The processional crosses are four in number. The cross most commonly in use in processions at church festivals and special services in the Abbey is that given by Rodman Wanamaker of the USA and first used on Christmas Eve 1922. This is of ivory and silver gilt, adorned with a series of panels of beaten gold and sapphires. On one side the panels show the Crucifixion with representations of the annunciation, nativity, resurrection and ascension on the arms of the cross. On the other side is Our Lord in Glory with groups of apostles on the cross arms. Smaller panels are filled with emblems of the Evangelists and figures of angels. The cross was re-gilded and new ivory inlaid in 1964. At this time seventy two diamonds were added. It was designed by Walter Stoye and made by the firm of Barkentin & Krall. The staff is of silver gilt and the Latin inscriptions on this record the gift by Wanamaker and the Biblical quote "Nation shall not lift up sword against nation, neither shall they learn war any more". The cross of Westminster is also used in Westminster Hall at the head of the coffin when monarchs and others lie in state there.

The silver gilt cross of Abyssinian workmanship was presented, together with its ebony staff, by Ras Makunan, envoy of the King of Abyssinia in London at the time of the sudden illness of Edward VII just prior to his coronation in 1902. The cross is overlaid on the back with a net of wirework soldered and gilt with inscriptions in Amharic.

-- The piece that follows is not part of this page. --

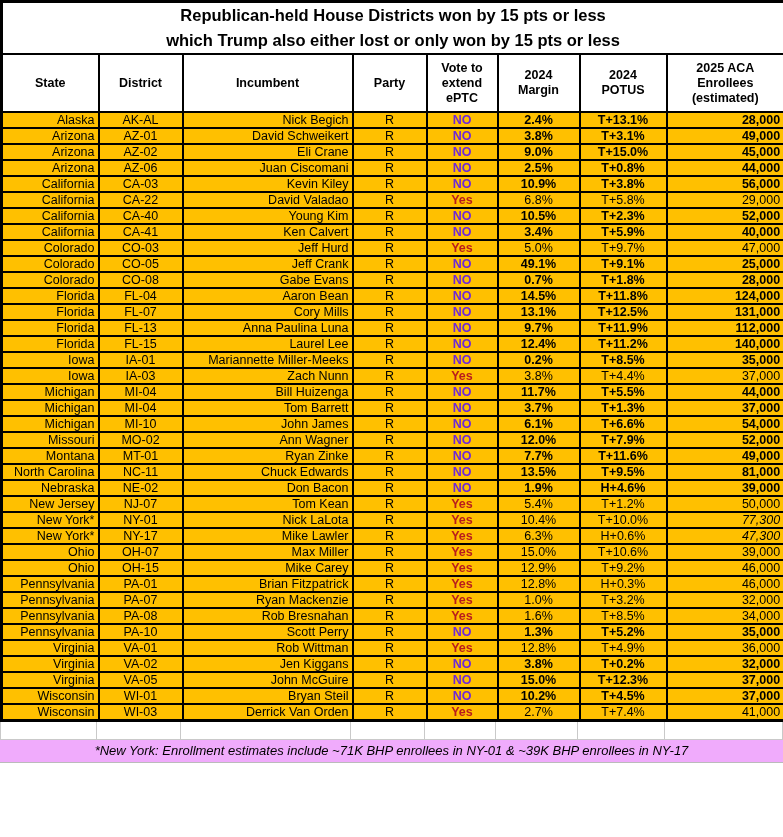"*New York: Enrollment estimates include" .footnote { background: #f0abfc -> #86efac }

On the staff there is a Latin inscription which can be translated "Given by Ras Makunan to greet King Edward 8 Kalends of July 1902 [ie.25 July]" The cross stood at the head of the grave at the burial of the Unknown Warrior in 1920.

A cross of Abyssinian ivory, studded with silver gilt pins and decorated with shields showing the cross keys of St Peter with the ring of St Edward the Confessor and arms of the Collegiate Church, was made up from a tusk presented in 1924 by Haile Selassie, later Emperor of Ethiopia. On the shaft are some smaller shields. The cost of making this cross was borne by Mrs E.B. Wright. It was dedicated in 1940 and designed by Omar Ramsden and completed after his death by Laurence Turner. This cross was carried in front of the coffin of Diana, Princess of Wales at her funeral.

A cross of English wood painted red with gilt decorations of a sun and star, the gift of the Brotherhood of St Edward (made up of former Abbey choristers) in 1933, is used during Lent.